[[ GIVEN RECORDS, beginning ]]

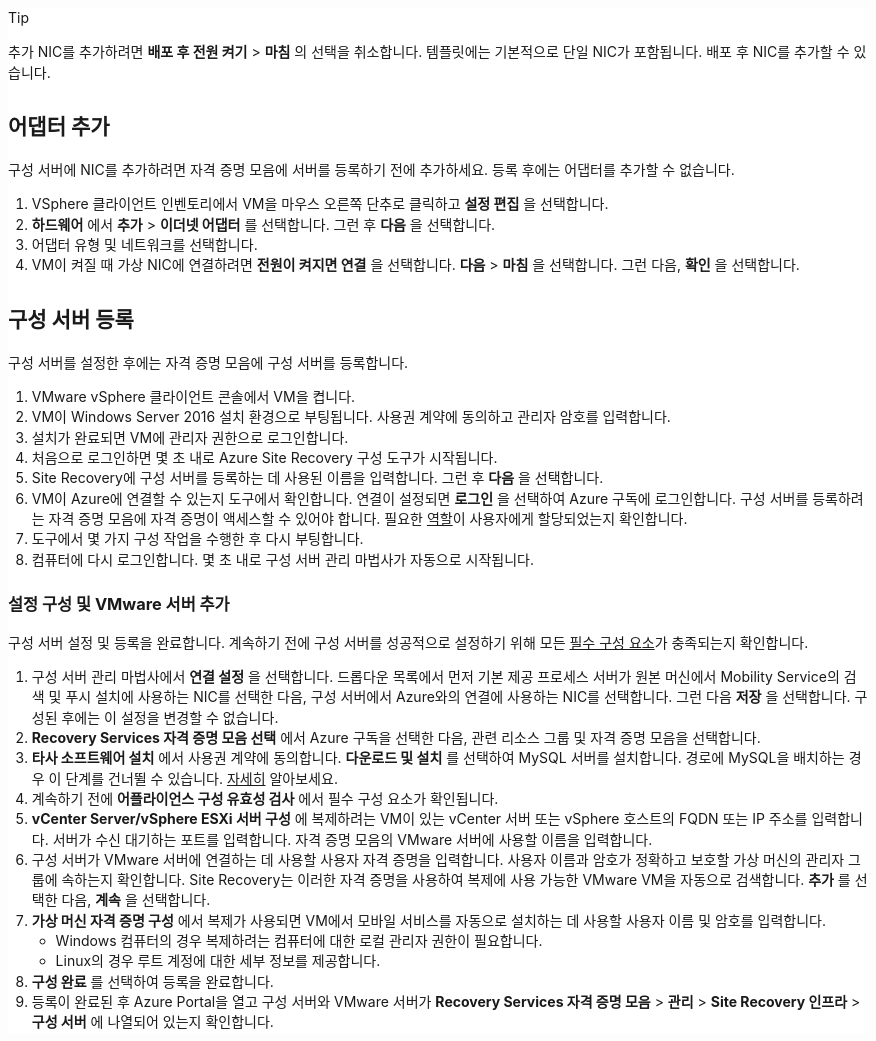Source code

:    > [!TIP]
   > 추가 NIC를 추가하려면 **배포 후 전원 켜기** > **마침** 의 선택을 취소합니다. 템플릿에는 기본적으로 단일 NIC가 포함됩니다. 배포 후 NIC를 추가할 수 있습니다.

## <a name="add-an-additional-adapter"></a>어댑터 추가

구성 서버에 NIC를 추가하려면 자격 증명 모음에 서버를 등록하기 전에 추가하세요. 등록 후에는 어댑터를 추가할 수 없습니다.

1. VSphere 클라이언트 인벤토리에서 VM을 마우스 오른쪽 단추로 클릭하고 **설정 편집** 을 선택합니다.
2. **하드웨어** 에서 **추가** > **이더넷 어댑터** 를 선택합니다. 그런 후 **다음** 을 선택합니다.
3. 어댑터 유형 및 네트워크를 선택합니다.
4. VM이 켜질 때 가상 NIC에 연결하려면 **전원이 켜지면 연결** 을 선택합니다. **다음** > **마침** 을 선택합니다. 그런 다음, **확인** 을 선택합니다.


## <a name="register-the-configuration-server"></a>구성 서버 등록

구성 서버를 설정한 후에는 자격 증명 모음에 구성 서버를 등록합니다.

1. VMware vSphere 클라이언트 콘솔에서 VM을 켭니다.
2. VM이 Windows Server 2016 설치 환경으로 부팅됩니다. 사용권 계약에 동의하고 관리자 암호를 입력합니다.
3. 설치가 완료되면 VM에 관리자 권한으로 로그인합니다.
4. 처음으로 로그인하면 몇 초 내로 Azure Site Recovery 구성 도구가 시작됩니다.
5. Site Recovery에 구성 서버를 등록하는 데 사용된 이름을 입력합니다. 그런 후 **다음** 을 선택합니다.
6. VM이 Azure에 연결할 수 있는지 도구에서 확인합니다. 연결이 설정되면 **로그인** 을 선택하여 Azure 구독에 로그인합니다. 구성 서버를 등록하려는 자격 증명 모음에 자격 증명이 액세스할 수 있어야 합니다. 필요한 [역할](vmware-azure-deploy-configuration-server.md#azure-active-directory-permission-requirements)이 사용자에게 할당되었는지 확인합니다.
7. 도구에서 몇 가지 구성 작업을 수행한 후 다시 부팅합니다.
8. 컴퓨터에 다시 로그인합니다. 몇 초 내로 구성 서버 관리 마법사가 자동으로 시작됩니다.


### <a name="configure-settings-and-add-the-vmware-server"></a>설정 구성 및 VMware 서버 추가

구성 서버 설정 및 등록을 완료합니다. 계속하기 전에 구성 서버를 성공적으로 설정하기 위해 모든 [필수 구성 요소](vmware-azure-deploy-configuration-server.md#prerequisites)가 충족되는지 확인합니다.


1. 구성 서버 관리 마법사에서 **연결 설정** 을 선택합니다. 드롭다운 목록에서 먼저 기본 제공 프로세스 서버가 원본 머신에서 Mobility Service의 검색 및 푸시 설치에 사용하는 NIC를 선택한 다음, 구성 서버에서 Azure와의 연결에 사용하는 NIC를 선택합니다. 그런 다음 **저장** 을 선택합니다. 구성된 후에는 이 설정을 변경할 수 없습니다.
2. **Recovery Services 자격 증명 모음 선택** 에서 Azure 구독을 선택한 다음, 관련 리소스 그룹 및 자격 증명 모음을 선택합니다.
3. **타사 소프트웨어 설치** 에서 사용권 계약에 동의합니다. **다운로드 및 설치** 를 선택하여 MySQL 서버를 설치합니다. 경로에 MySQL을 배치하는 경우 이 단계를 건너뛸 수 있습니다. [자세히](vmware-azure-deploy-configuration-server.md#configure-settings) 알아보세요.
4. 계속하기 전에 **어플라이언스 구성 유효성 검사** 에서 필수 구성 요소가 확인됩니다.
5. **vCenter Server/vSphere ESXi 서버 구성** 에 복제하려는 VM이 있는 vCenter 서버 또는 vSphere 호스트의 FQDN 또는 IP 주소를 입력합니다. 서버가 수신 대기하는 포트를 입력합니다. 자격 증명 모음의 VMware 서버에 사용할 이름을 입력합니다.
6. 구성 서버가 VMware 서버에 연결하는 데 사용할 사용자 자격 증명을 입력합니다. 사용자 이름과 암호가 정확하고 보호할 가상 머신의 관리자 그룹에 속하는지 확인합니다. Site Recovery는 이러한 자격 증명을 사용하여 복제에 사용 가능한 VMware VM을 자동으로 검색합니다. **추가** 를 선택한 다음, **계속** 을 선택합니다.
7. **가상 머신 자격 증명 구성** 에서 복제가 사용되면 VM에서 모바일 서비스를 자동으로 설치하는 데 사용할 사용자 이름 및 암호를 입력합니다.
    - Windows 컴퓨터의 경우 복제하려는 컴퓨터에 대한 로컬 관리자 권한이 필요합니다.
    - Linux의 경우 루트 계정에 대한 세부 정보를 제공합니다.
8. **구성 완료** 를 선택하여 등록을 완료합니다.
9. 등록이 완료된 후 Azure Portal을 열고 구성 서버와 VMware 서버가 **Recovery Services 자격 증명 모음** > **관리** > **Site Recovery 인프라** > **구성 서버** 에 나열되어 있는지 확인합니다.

[[ GIVEN RECORDS, end ]]
[[ GIVEN RECORDS, beginning ]]

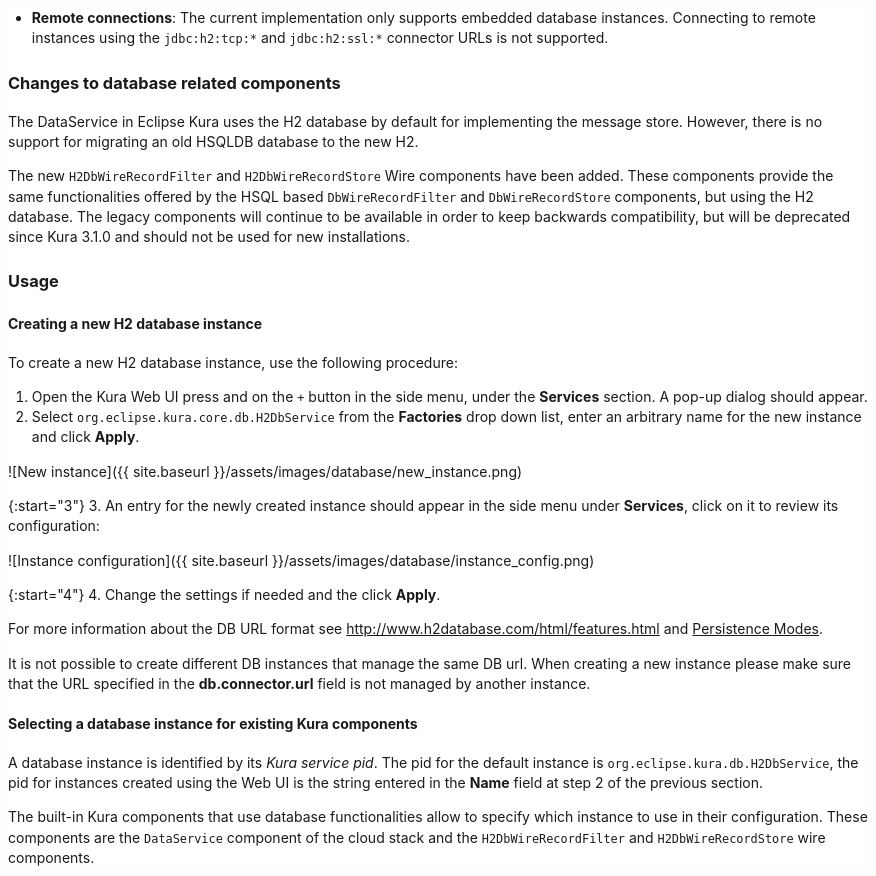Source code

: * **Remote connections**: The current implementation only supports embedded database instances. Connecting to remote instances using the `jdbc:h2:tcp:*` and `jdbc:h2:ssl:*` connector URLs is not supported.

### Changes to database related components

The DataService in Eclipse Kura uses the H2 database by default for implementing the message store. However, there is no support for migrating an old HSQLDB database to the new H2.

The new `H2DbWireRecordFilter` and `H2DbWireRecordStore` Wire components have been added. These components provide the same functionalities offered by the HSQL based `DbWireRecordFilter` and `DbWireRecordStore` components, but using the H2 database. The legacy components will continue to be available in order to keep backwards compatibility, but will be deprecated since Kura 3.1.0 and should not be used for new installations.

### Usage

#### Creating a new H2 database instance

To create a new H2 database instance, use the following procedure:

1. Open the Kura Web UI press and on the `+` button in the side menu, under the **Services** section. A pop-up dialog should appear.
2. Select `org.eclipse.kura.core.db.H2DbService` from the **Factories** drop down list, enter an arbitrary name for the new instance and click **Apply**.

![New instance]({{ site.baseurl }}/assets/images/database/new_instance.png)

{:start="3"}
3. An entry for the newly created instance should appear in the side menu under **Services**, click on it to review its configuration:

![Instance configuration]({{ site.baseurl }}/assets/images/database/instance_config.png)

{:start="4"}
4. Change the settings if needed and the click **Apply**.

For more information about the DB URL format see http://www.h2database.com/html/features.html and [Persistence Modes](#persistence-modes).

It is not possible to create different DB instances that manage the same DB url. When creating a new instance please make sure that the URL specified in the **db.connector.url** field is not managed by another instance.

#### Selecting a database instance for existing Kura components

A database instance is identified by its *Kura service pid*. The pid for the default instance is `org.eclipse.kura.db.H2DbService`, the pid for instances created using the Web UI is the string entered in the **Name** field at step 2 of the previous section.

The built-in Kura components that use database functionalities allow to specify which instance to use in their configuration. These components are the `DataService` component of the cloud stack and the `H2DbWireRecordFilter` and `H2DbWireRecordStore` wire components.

[[ GIVEN RECORDS, end ]]

TASK REQUIREMENTS =
Copy only this part of the entries above: the line with "1. VSphere 클라이언트", the line with "4. 처음으로 로그인하면", and the lines between, all exactly as written.

TASK SOLUTION =
1. VSphere 클라이언트 인벤토리에서 VM을 마우스 오른쪽 단추로 클릭하고 **설정 편집** 을 선택합니다.
2. **하드웨어** 에서 **추가** > **이더넷 어댑터** 를 선택합니다. 그런 후 **다음** 을 선택합니다.
3. 어댑터 유형 및 네트워크를 선택합니다.
4. VM이 켜질 때 가상 NIC에 연결하려면 **전원이 켜지면 연결** 을 선택합니다. **다음** > **마침** 을 선택합니다. 그런 다음, **확인** 을 선택합니다.


## <a name="register-the-configuration-server"></a>구성 서버 등록

구성 서버를 설정한 후에는 자격 증명 모음에 구성 서버를 등록합니다.

1. VMware vSphere 클라이언트 콘솔에서 VM을 켭니다.
2. VM이 Windows Server 2016 설치 환경으로 부팅됩니다. 사용권 계약에 동의하고 관리자 암호를 입력합니다.
3. 설치가 완료되면 VM에 관리자 권한으로 로그인합니다.
4. 처음으로 로그인하면 몇 초 내로 Azure Site Recovery 구성 도구가 시작됩니다.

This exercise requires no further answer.